BACKGROUND Due to the clinical heterogeneity, the mechanism involved in progression of neuroblastoma (NB) is so complex that no biomarker has been used in clinical treatment and diagnosis. In this study, we aimed to identify novel candidate biomarkers for precise therapy and diagnosis in NB. METHODS All the gene and miRNA expression data of NB were downloaded from Gene Expression Omnibus (GEO). Kaplan-Meier (KM) analysis was used to evaluate prognostic value of FAM64A in NB. Three online tools miRanda, miRWalk and TargetScan were applied to predict regulatory miRNAs of FAM64A. Cell counting kit-8 (CCK-8) and apoptosis assays were used to analyze biological behaviors of NB cell lines including SK-N-SH and SH-SY5Y. RESULTS In our study, we detected that FAM64A was up-regulated in NB tissues and cells compared to the normal samples. FAM64A high-expression was remarkably associated with the worse survival of NB patients. Remarkably, FAM64A was predicted to be directly regulated by miR-610, which was further confirmed by dual-luciferase reporter assay. Besides, overexpression of miR-610 hindered NB cell viability and facilitated cell apoptosis, whereas silencing miR-610 led to reverse results.

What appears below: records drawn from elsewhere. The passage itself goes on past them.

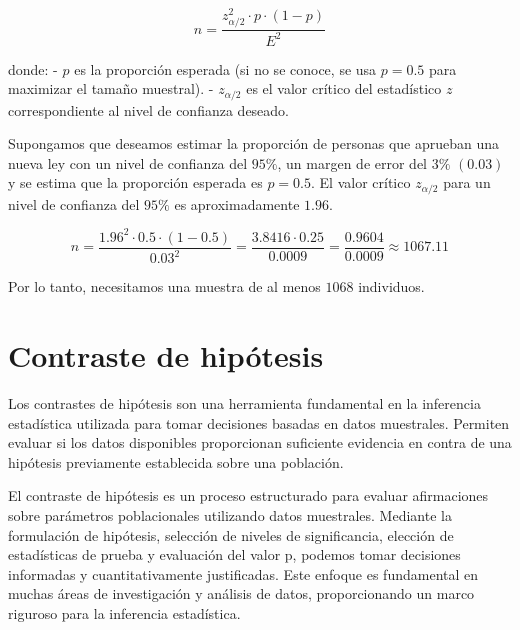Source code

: \documentclass[
  letterpaper,
  DIV=11,
  numbers=noendperiod]{scrreprt}
\begin{document}
\[
n = \frac{z_{\alpha/2}^2 \cdot p \cdot (1 - p)}{E^2}
\]

donde: - \(p\) es la proporción esperada (si no se conoce, se usa
\(p = 0.5\) para maximizar el tamaño muestral). - \(z_{\alpha/2}\) es el
valor crítico del estadístico \(z\) correspondiente al nivel de
confianza deseado.

\begin{tcolorbox}[enhanced jigsaw, arc=.35mm, breakable, coltitle=black, left=2mm, opacityback=0, bottomtitle=1mm, colbacktitle=quarto-callout-tip-color!10!white, title=\textcolor{quarto-callout-tip-color}{\faLightbulb}\hspace{0.5em}{Ejemplo. Tamaño muestral para la estimación de una proporción}, titlerule=0mm, colback=white, colframe=quarto-callout-tip-color-frame, bottomrule=.15mm, rightrule=.15mm, opacitybacktitle=0.6, toptitle=1mm, toprule=.15mm, leftrule=.75mm]

Supongamos que deseamos estimar la proporción de personas que aprueban
una nueva ley con un nivel de confianza del \(95\%\), un margen de error
del \(3\%\) \((0.03)\) y se estima que la proporción esperada es
\(p = 0.5\). El valor crítico \(z_{\alpha/2}\) para un nivel de
confianza del \(95\%\) es aproximadamente \(1.96\).

\[
n = \frac{1.96^2 \cdot 0.5 \cdot (1 - 0.5)}{0.03^2} = \frac{3.8416 \cdot 0.25}{0.0009} = \frac{0.9604}{0.0009} \approx 1067.11
\]

Por lo tanto, necesitamos una muestra de al menos \(1068\) individuos.

\end{tcolorbox}

\hypertarget{contraste-de-hipuxf3tesis-1}{%
\section{Contraste de hipótesis}\label{contraste-de-hipuxf3tesis-1}}

Los contrastes de hipótesis son una herramienta fundamental en la
inferencia estadística utilizada para tomar decisiones basadas en datos
muestrales. Permiten evaluar si los datos disponibles proporcionan
suficiente evidencia en contra de una hipótesis previamente establecida
sobre una población.

El contraste de hipótesis es un proceso estructurado para evaluar
afirmaciones sobre parámetros poblacionales utilizando datos muestrales.
Mediante la formulación de hipótesis, selección de niveles de
significancia, elección de estadísticas de prueba y evaluación del valor
p, podemos tomar decisiones informadas y cuantitativamente justificadas.
Este enfoque es fundamental en muchas áreas de investigación y análisis
de datos, proporcionando un marco riguroso para la inferencia
estadística.
\end{document}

Importantly, we classified that miR-610 functioned as a potential tumor suppressor in vitro that hindered growth and facilitated apoptosis of NB cells via targeting FAM64A. CONCLUSIONS Our investigation demonstrates that miR-610 is a promising novel biomarker for therapy and diagnosis of NB and shed a light on a novel clinical application of miR-610 for NB.